Por outro lado, existem quatro Universidades brasileiras em posição muito confortável no quesito "output", por superarem pelo menos um dos benchmarks citados. São elas, tendo entre parênteses o respectivo o número de artigos publicados entre 2007 e 2011: a UFRJ (14900), a UNESP (16998), a Unicamp (17130), e a USP (48156), sendo esta última detentora da quinta maior produção do mundo! Outras três poderiam chegar lá mediante acréscimos de até 50% em sua produção: a UNIFESP (9461), a UFMG (10810), e a UFRGS (12386). O problema é que todas essas sete Universidades estão com o seu fator de impacto estacionado em torno de 0,8 (20% abaixo da média mundial), com ligeira tendência de queda. E a maioria das demais está abaixo disso, com algumas exceções, que apenas igualam ou excedem ligeiramente as sete grandes: o segundo maior NI do Brasil é 0,95, da Univ. Estadual da Paraíba (474).
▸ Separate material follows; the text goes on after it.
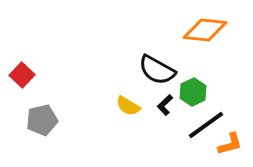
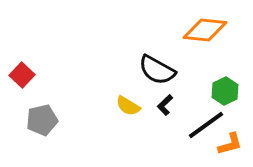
green hexagon: moved 32 px right, 1 px up
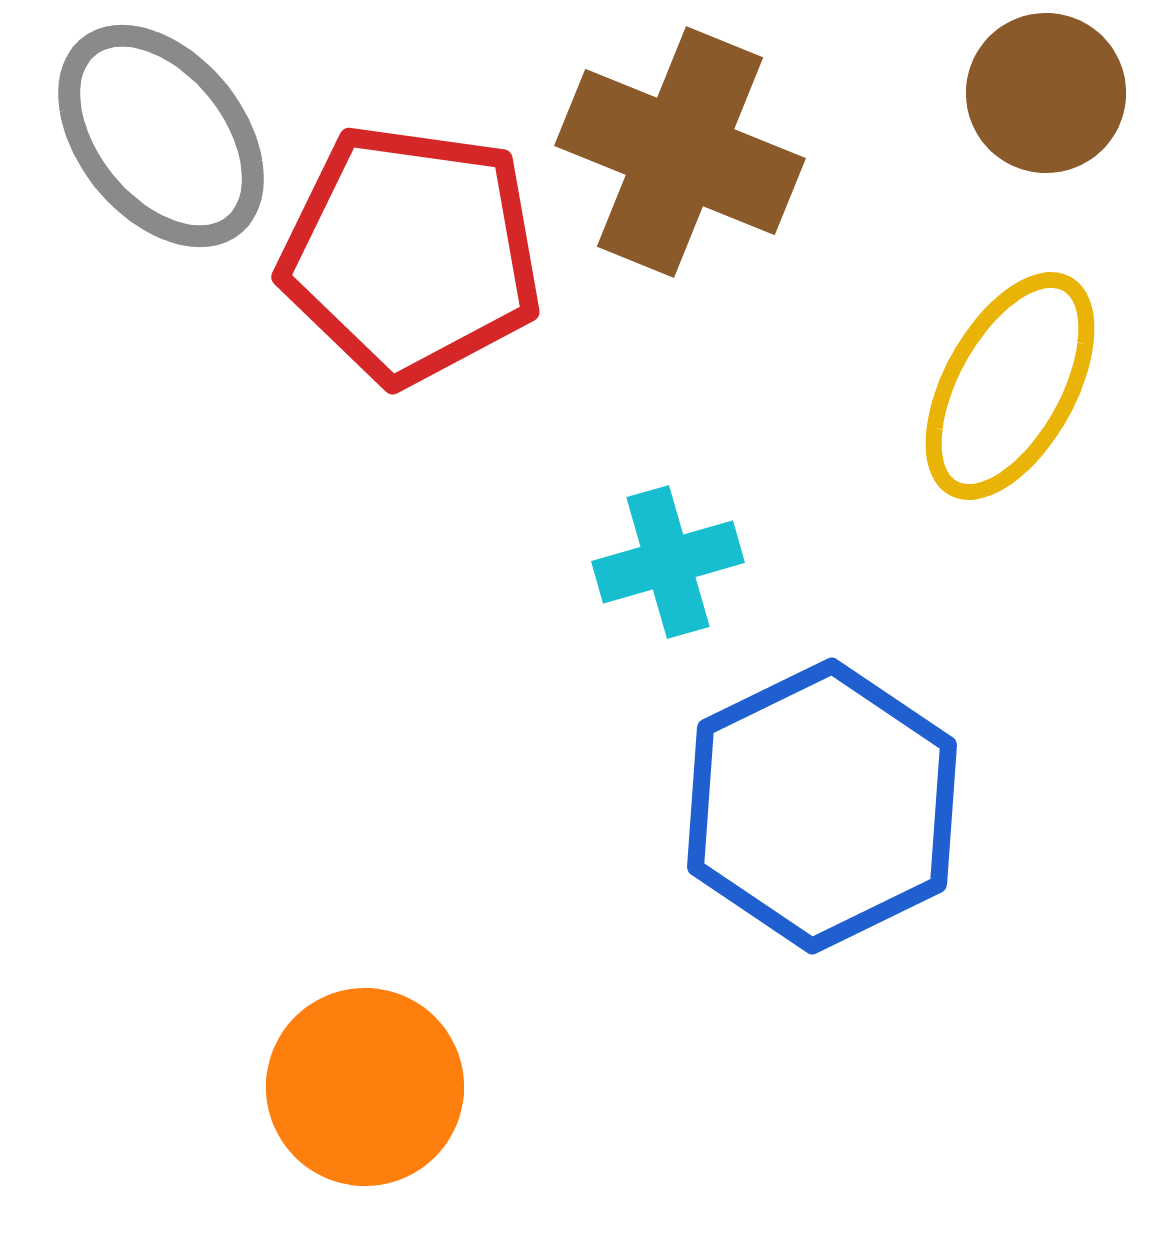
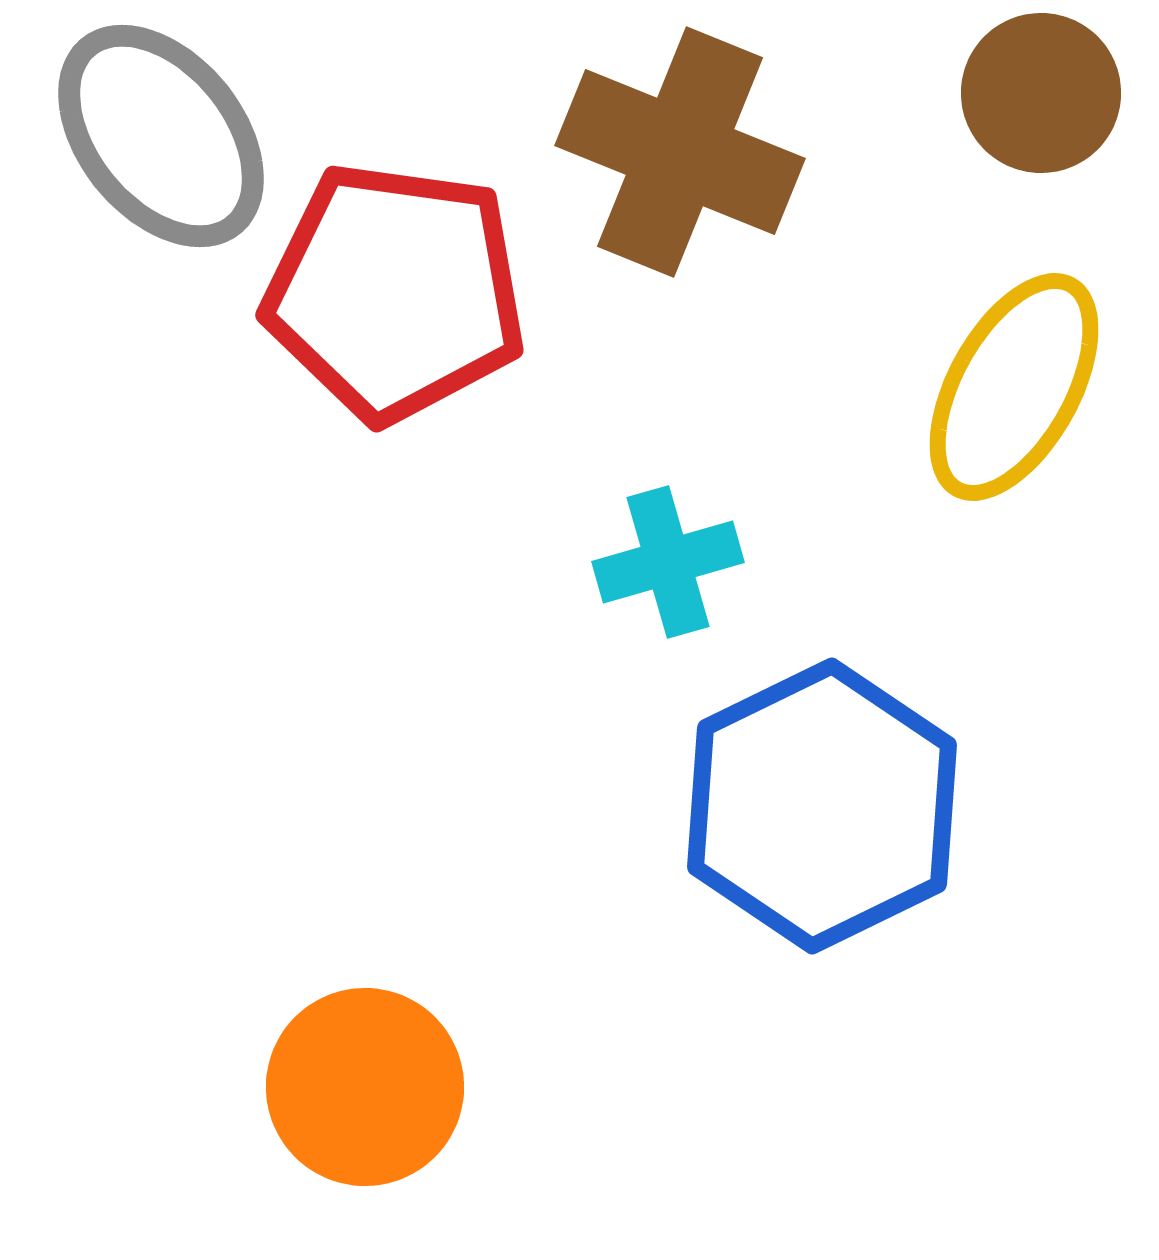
brown circle: moved 5 px left
red pentagon: moved 16 px left, 38 px down
yellow ellipse: moved 4 px right, 1 px down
Para ultrapassar o benchmark do 200º lugar, que corresponde ao NI=1,63 exibido pela U. Oregon, qualquer uma das sete grandes teria que dobrar o seu fator de impacto! Isso não é impossível, mas exige uma mudança da cultura organizacional que, se bem conduzida, levaria talvez uma geração. Isso não quer dizer que não exista excelência nessas Universidades. Pelo contrário, existe muita, mas ela está concentrada em alguns grupos, principalmente os chamados programas de nível 6 e 7 da Capes, que são nacionalmente reconhecidos como de classe mundial!... Verdadeiras ilhas de excelência, esses grupos tendem a apresentar um recorte fortemente disciplinar, deixando a Universidade mal preparada para o novo modo de produção do conhecimento caracterizado pela interdisciplinaridade. Numa Universidade do século XXI, é inconcebível que a excelência esteja concentrada em alguns espaços segregados. Corrigir isso é possível, mas requer muita conversa e negociação, tanto com atores internos como externos à Universidade.
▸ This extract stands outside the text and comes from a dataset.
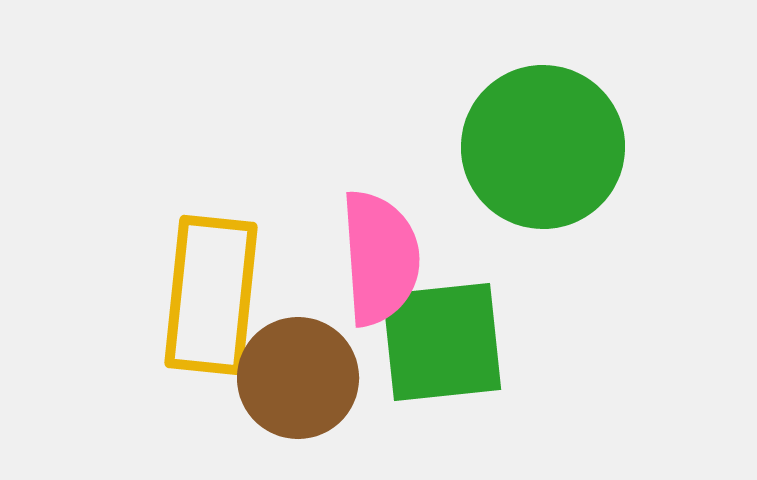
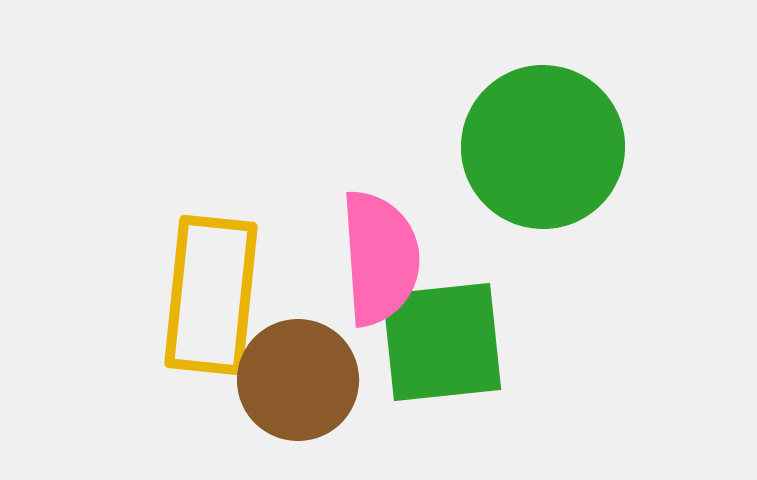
brown circle: moved 2 px down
Se o Brasil deve ou não deve investir para ter uma ou mais Universidades de Classe Mundial, como querem os demais BRIC's e quase todo o mundo, é uma questão de política pública que está além do horizonte deste artigo. Querendo ou não, porém, nossa avaliação é que não teremos uma Universidade de Classe Mundial durante a década em curso: simplesmente não dá para colher agora o que deveríamos ter semeado no século XX. É possível, porém, continuar apoiando a UFABC para que ela cresça sem perda de qualidade, chegando à classe mundial já na próxima década. E é possível também promover mudanças culturais e institucionais em nossas grandes Universidades do século XX para que elas cheguem a esse status, mas isso exige mudanças estruturais que sequer começaram a ser discutidas com os atores envolvidos.